• Images with bounding boxes:

- - -

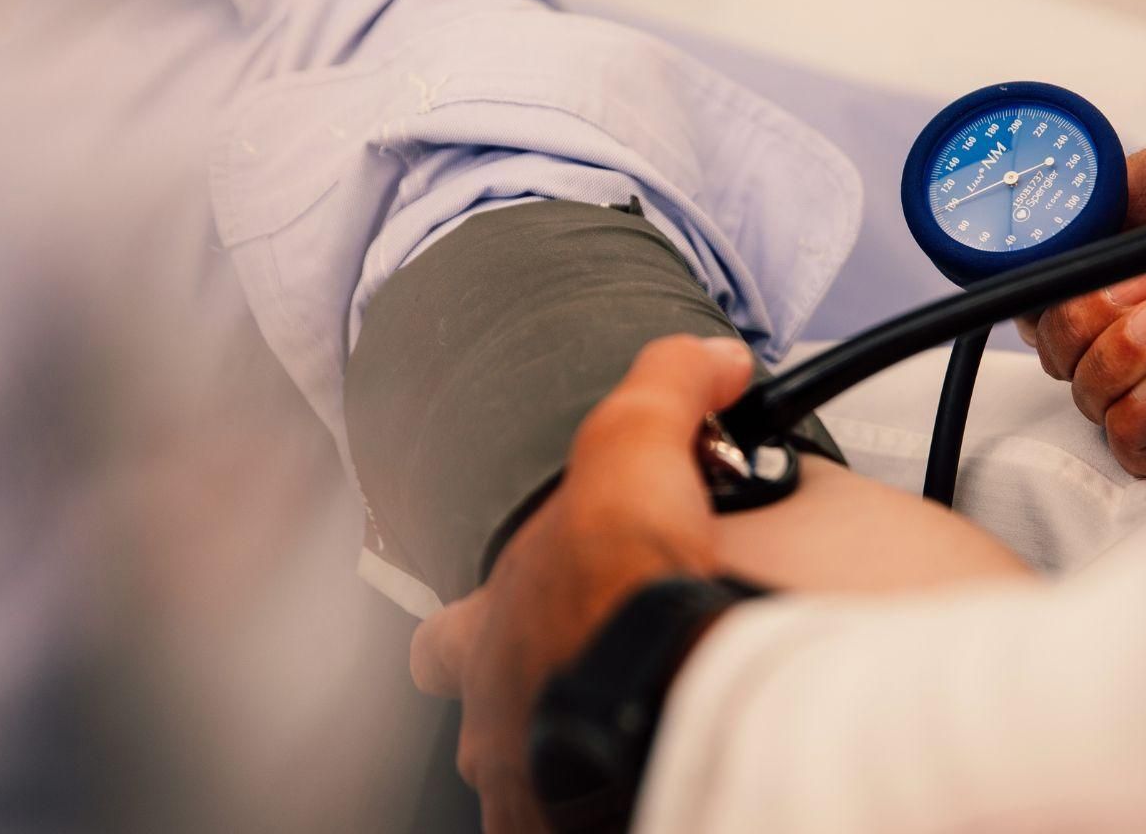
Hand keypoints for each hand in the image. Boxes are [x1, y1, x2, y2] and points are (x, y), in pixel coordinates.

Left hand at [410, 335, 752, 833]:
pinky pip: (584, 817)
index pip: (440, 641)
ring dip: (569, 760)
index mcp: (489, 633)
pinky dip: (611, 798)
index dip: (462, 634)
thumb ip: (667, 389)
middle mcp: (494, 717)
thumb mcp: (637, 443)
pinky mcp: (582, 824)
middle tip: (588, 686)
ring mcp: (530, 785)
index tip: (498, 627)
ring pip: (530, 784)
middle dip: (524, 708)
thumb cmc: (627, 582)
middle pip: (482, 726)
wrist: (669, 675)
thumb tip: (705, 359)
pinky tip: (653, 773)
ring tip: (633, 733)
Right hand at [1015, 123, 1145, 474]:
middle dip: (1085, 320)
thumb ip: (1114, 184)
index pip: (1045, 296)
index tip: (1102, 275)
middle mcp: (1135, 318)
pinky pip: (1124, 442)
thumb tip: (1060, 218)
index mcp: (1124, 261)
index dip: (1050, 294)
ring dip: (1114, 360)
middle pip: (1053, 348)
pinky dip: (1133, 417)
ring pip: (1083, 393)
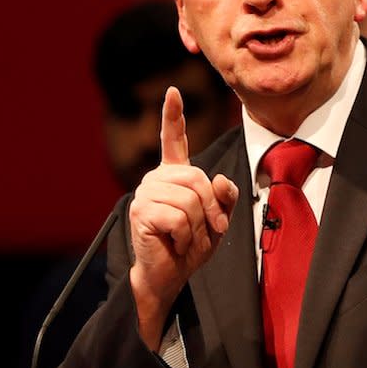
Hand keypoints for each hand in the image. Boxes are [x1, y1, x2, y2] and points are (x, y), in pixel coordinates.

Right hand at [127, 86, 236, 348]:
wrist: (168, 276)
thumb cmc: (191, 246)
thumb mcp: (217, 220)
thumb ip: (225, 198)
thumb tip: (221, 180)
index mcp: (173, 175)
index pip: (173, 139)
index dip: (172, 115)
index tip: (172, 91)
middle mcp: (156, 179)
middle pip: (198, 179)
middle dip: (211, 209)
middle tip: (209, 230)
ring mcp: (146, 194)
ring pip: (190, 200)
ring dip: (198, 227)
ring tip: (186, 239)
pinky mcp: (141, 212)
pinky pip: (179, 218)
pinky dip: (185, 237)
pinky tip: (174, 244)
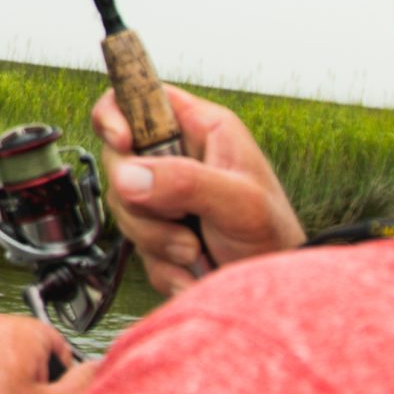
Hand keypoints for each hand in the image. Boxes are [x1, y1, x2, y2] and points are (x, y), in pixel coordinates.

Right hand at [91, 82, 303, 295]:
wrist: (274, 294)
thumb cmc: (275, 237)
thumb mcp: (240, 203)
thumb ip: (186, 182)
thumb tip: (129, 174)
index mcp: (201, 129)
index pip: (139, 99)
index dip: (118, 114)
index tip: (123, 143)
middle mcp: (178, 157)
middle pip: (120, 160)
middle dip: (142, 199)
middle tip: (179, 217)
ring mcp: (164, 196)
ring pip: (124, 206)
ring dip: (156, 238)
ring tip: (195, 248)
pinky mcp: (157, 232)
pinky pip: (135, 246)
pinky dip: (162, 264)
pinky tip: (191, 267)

- - -

• Your objective: Take each line above that contains "Right" and copy it out.

• Solved exercise:
Right hand at [1015, 123, 1145, 474]:
Right hand at [127, 86, 236, 348]:
Right hand at [91, 82, 303, 295]:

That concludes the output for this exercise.